The playground demonstrates this. Start a stream in one tab, then open a fresh tab — it automatically picks up the same stream, shows accumulated tokens, and continues with live ones.

How it works

The backend persists each stream in PostgreSQL — the question, accumulated answer, and status. Only two writes happen: an INSERT when the stream starts and an UPDATE when it finishes (with the complete answer and status='done'). No database writes during streaming — Centrifugo handles real-time delivery.

Discovering streams on page load. When a tab opens, it calls GET /api/stream/active to find the most recent stream. If the stream is still active, the tab joins it. If it's already done, the tab shows the full question and answer from the database.

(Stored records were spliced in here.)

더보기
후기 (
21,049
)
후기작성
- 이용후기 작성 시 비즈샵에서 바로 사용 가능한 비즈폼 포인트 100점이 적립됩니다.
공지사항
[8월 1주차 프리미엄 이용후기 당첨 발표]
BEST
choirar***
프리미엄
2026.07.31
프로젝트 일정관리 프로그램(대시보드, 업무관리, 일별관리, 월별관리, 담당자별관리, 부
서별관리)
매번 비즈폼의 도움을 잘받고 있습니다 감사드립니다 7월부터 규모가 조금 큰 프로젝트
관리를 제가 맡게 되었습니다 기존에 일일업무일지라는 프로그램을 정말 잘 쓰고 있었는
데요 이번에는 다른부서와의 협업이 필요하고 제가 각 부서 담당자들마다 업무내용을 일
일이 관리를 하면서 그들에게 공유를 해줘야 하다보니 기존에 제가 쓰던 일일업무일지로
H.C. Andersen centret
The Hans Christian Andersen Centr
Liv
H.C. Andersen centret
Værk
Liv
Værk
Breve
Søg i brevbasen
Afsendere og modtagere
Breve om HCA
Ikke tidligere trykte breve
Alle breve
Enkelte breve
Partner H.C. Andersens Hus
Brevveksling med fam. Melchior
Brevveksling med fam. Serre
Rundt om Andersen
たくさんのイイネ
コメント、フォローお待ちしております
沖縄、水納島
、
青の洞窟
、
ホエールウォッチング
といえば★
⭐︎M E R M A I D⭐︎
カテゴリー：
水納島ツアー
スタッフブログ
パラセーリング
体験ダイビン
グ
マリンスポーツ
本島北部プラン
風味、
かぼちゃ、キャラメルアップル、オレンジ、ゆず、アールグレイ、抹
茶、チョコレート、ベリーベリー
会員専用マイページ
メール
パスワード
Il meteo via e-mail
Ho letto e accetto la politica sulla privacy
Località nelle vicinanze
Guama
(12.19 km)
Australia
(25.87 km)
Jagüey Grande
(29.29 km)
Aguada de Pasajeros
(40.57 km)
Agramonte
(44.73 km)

Discovering streams in real-time. What about a tab that's already open when someone starts a new stream? Every tab subscribes to an ai:notifications channel. The backend publishes a notification there when a stream starts:

await publish_to_centrifugo("ai:notifications", {
"type": "stream_started",
"id": stream_id,
"channel": channel,
"question": question,
})

When a tab receives this notification, it joins the new stream immediately — no polling, no page reload.

Subscribing with catch-up. Every tab — including the one that started the stream — subscribes to the stream's channel with since: {offset: 0, epoch: ''}. This tells Centrifugo to deliver all existing channel history through the normal recovery flow, then continue with live publications — all through the same publication handler, in order:

const opts = { since: { offset: 0, epoch: '' } };
subscription = centrifuge.newSubscription(channel, opts);

subscription.on('publication', (ctx) => {
// History and live publications arrive through the same handler, in order.
processPublication(ctx);
});

No client-side buffering, no deduplication logic. Centrifugo's recovery mechanism handles the sequencing. This also eliminates the race condition between starting the stream and subscribing — even if the backend publishes tokens before the client subscribes, they arrive through history recovery.

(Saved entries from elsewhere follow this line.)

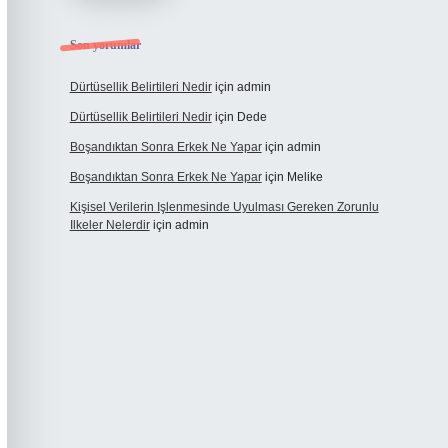
Son yorumlar
Dürtüsellik Belirtileri Nedir
için
admin
Dürtüsellik Belirtileri Nedir
için
Dede
Boşandıktan Sonra Erkek Ne Yapar
için
admin
Boşandıktan Sonra Erkek Ne Yapar
için
Melike
Kişisel Verilerin Işlenmesinde Uyulması Gereken Zorunlu
Ilkeler Nelerdir
için
admin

Building this from scratch means implementing ordered pub/sub with offset tracking, fan-out to multiple subscribers, and a protocol to distinguish history replay from live delivery. Centrifugo provides all of these as built-in primitives.

The pattern

This is a realistic pattern for combining a database with real-time delivery:

  • PostgreSQL is the source of truth for completed conversations — query it to show past streams, build dashboards, or feed analytics.
  • Centrifugo handles live token delivery and short-term history for mid-stream catch-up.
  • The backend stays stateless — it writes to PG and publishes to Centrifugo, it doesn't hold client connections or track who is listening.

A new tab can appear at any point during a stream, catch up seamlessly, and continue with live tokens. This works because Centrifugo's core operation is fan-out: publish once, deliver to all subscribers on the channel. No extra work on the backend, no tracking of which tabs or devices are connected.

Practical cases: a user starts a conversation on desktop, picks up the phone, the response keeps streaming. Or a customer support scenario where an AI suggests responses and multiple agents see the same stream. These are all just N subscribers on one channel. And since Centrifugo supports channel multiplexing, the AI stream, a notifications feed, and presence indicators can all share a single WebSocket connection — each additional subscription is virtually free.

Conclusion

Each of these features solves a real problem in AI streaming:

  • Recovery handles the inevitable network disruptions without application-level complexity
  • Redis decouples the real-time layer, enables horizontal scaling, and persists history
  • Transport fallbacks ensure the service works in restricted network environments
  • Multi-tab sync with PostgreSQL shows how Centrifugo pairs with a database — PG for durable state, Centrifugo for real-time delivery and catch-up

None of these are AI-specific features — they're general real-time infrastructure capabilities that happen to be exactly what AI token streaming needs. Implementing them from scratch is significant engineering work: retry logic, offset tracking, message buffering, transport negotiation, fan-out routing. Centrifugo provides them as a single infrastructure layer.